Intel has show that they are unable to manage their cash position why should tax payer reward a failed executive team and BoD?
Then even if we are gonna infuse intel with taxpayer cash, why should not US Treasury take an equity position for their "risk" as any normal investor would?
I understand why that may seem like a fair solution on the surface, but it's because that would make Intel a part federally owned company, and in general it is avoided to have publicly owned companies competing against private companies. Which in this case would be Nvidia, AMD, Comcast, Qualcomm etc. It's a huge conflict of interest, and would easily be seen as unfair competition, possibly also by trade partners.
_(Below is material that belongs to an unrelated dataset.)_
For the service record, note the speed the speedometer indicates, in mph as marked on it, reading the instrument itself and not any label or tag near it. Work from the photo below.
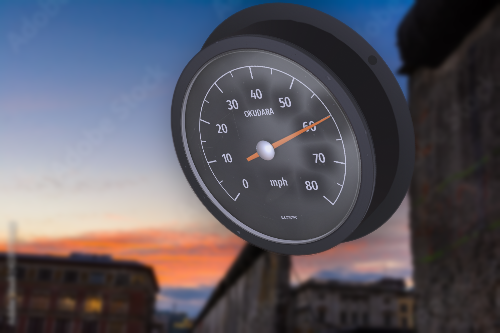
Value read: 60 mph
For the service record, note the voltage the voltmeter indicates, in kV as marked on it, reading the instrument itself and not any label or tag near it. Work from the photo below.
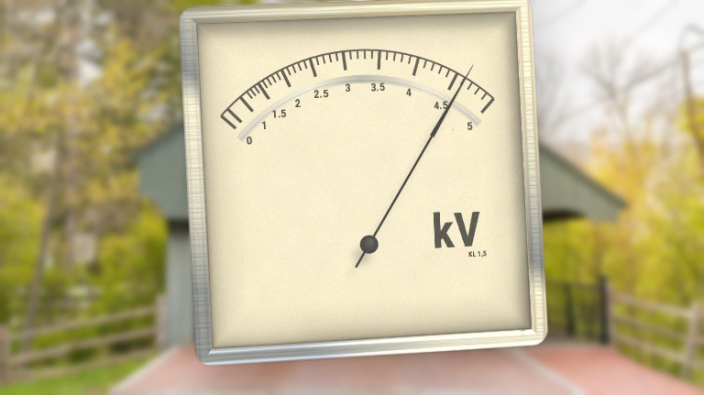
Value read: 4.6 kV
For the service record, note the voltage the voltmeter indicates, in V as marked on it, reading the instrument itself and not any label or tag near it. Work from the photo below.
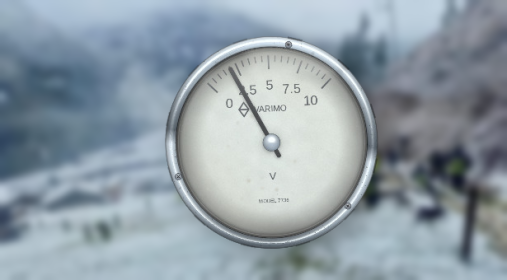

There might also be legal issues, internally in USA, and with WTO and other trade agreements.
So it's kind of opening a can of worms that is better left closed. It's not that I don't understand where you are coming from, but trust me, regulation is way better than a government taking control.
Intel may collapse, but then maybe one of the previously mentioned companies may pick up the remains, and built it better. This is why we need to have free competition.
I am not aware of any law on the books that prevents US government from taking equity stake in a corporation. German states take equity in companies. China and Russia have straight majority owned mega corps.
US took equity stake in GM when it bailed them out.
I know there was a huge bruhaha about it but it was just that owner class refusing to face the music for their fucks up.
Nothing is stopping treasury from making tidy profit from their investment like they did with GM.
Current system enables parasitic behavior from owners and executive teams while life for for bottom 80% of taxpayers has been shite... yet every time owner class needs bail out, these people have to pay for it.